--- Data provided ---

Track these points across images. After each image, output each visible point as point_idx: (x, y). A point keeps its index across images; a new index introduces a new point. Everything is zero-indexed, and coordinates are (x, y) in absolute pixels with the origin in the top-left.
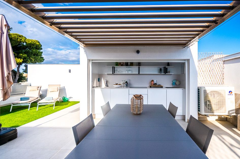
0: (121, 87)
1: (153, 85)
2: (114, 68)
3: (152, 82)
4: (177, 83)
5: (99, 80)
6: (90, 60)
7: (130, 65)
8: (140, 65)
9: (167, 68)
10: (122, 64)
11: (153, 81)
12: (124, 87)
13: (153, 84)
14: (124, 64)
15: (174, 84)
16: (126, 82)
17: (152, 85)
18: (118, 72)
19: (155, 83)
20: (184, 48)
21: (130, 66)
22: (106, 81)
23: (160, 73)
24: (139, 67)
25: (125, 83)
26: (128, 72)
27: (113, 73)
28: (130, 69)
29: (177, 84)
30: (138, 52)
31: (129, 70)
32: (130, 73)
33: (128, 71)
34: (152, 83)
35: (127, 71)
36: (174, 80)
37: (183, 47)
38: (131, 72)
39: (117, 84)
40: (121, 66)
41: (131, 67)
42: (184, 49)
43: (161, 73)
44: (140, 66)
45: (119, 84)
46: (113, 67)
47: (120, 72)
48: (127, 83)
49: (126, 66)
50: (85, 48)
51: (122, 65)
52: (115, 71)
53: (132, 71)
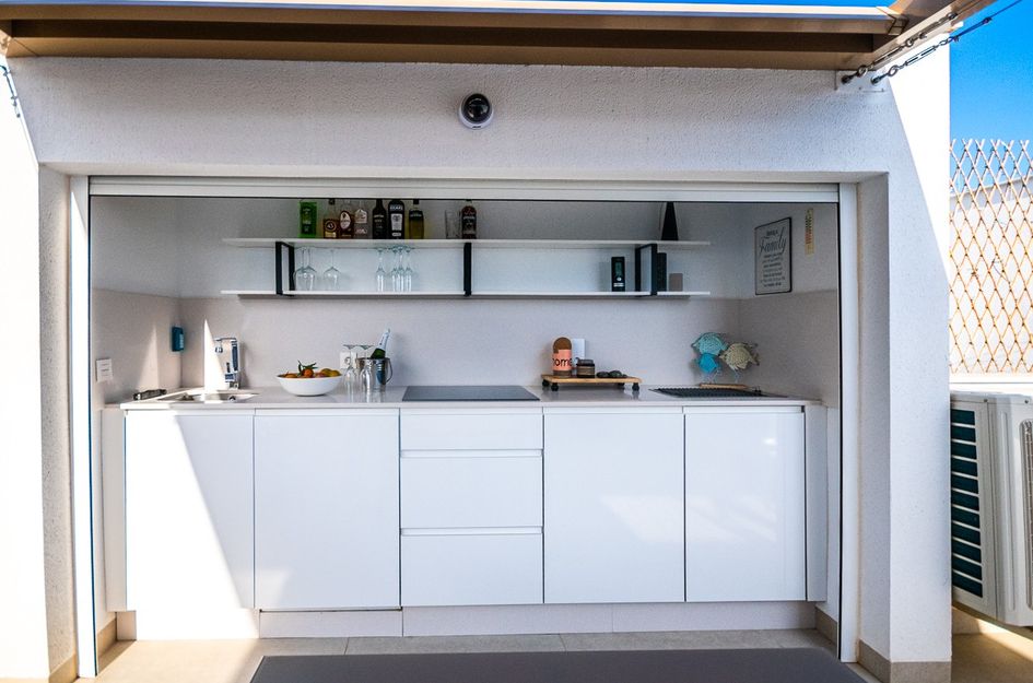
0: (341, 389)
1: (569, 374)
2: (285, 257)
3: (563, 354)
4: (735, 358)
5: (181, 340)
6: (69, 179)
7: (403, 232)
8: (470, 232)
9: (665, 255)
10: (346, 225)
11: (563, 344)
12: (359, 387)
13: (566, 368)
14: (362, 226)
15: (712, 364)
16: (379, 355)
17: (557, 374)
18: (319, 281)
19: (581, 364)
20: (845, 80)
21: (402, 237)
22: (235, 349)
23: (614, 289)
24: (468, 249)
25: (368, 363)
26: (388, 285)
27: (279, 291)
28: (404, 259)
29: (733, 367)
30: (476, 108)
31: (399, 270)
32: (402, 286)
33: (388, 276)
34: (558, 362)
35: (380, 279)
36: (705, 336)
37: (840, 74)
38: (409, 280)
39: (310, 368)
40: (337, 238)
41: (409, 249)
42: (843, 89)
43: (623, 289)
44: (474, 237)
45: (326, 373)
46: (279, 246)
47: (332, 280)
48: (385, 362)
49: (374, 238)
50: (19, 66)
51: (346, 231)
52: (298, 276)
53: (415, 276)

---
--- Data provided ---

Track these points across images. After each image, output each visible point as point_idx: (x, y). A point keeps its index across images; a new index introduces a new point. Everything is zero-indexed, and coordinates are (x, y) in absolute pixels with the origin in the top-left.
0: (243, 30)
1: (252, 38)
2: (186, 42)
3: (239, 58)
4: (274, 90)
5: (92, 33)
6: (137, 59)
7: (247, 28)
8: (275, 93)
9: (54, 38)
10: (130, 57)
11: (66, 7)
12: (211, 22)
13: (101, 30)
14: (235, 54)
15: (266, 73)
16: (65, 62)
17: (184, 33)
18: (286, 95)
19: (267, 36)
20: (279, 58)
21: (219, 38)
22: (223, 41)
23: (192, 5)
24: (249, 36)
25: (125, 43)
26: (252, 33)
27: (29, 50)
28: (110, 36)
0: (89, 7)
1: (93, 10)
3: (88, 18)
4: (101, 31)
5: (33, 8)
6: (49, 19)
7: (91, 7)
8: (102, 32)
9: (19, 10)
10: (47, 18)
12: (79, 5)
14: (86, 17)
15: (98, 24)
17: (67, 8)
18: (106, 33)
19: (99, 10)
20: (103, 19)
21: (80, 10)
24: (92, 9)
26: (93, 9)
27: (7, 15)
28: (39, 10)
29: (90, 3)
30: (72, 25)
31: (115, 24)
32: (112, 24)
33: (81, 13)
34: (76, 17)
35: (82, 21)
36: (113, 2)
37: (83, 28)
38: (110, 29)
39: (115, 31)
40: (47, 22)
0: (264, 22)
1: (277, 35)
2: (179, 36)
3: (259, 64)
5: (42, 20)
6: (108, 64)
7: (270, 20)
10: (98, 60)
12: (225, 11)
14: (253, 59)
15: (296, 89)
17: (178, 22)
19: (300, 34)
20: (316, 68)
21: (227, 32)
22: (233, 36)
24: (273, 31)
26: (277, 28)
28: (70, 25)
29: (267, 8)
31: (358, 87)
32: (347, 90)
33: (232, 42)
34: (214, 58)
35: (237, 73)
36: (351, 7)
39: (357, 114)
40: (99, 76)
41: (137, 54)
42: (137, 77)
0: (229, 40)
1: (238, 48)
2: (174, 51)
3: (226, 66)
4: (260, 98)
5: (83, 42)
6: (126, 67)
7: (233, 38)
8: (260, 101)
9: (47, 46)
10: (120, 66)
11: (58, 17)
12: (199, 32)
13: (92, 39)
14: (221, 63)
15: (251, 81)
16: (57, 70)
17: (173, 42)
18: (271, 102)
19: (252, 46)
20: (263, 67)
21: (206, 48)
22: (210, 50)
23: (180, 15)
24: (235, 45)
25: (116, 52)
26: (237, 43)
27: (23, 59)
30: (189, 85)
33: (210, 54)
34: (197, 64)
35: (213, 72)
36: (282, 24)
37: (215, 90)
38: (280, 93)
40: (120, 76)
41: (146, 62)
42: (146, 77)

---
--- Data provided ---

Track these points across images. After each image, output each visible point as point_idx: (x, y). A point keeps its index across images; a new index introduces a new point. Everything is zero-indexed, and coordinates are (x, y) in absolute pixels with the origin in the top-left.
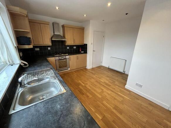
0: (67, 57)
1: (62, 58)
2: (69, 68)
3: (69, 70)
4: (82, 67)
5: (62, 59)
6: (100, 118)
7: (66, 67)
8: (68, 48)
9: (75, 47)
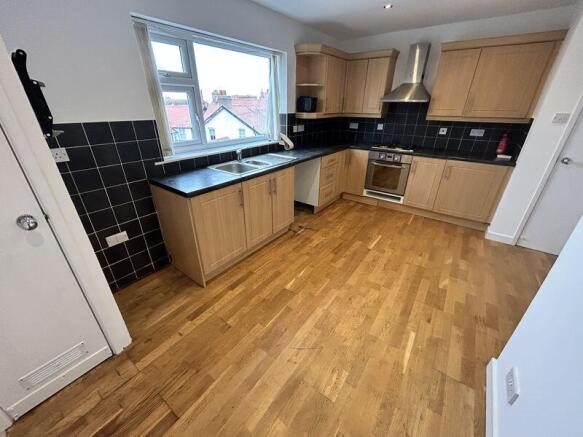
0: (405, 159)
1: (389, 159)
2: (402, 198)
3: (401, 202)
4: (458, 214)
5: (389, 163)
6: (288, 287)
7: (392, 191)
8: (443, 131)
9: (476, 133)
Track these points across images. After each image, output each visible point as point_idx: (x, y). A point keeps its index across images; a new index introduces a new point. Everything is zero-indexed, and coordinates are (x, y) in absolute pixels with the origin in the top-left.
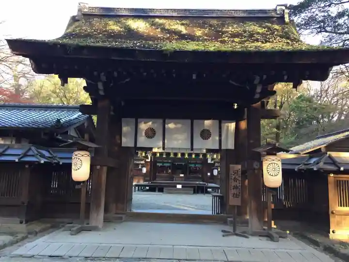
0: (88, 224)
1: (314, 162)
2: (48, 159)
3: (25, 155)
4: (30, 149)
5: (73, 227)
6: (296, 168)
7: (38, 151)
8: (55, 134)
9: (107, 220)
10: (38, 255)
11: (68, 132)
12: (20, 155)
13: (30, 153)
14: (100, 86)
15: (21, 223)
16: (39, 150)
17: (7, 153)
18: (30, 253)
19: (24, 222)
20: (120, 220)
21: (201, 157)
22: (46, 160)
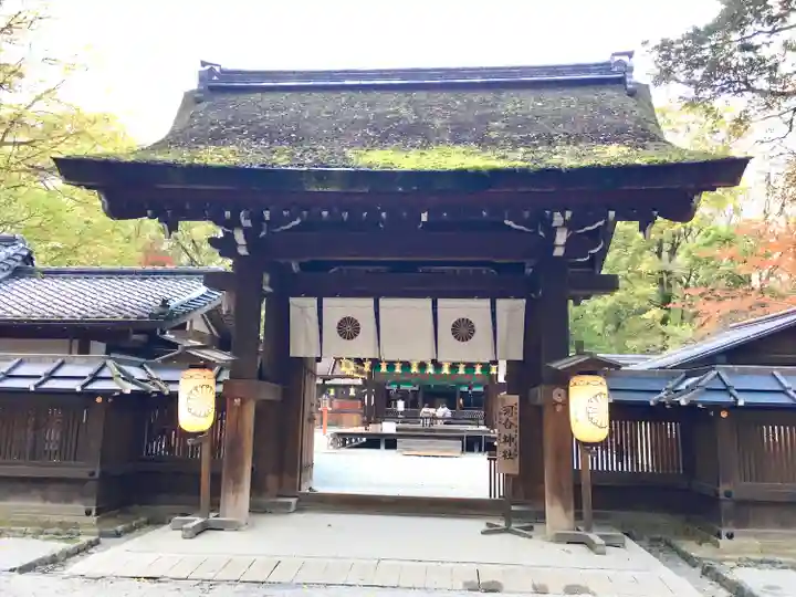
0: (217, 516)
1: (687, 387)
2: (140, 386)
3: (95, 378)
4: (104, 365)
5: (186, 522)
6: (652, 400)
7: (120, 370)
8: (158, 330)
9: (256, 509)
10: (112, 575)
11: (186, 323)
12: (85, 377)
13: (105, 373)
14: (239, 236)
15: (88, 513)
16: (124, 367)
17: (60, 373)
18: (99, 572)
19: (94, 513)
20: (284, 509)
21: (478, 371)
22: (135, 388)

---

◆ **What you should do**:
In the part of the records that opens with the line containing "29: (90, 3)" and closes with the line containing "22: (233, 36)", change "(113, 2)" to "(113, 4)" and write those lines out again with nothing else altered.

◆ **Result of the exercise**:
29: (90, 3)
30: (72, 25)
31: (115, 24)
32: (112, 24)
33: (81, 13)
34: (76, 17)
35: (82, 21)
36: (113, 4)
37: (83, 28)
38: (110, 29)
39: (115, 31)
40: (47, 22)
0: (264, 22)
1: (277, 35)
2: (179, 36)
3: (259, 64)
5: (42, 20)
6: (108, 64)
7: (270, 20)
10: (98, 60)
12: (225, 11)
14: (253, 59)
15: (296, 89)
17: (178, 22)
19: (300, 34)
20: (316, 68)
21: (227, 32)
22: (233, 36)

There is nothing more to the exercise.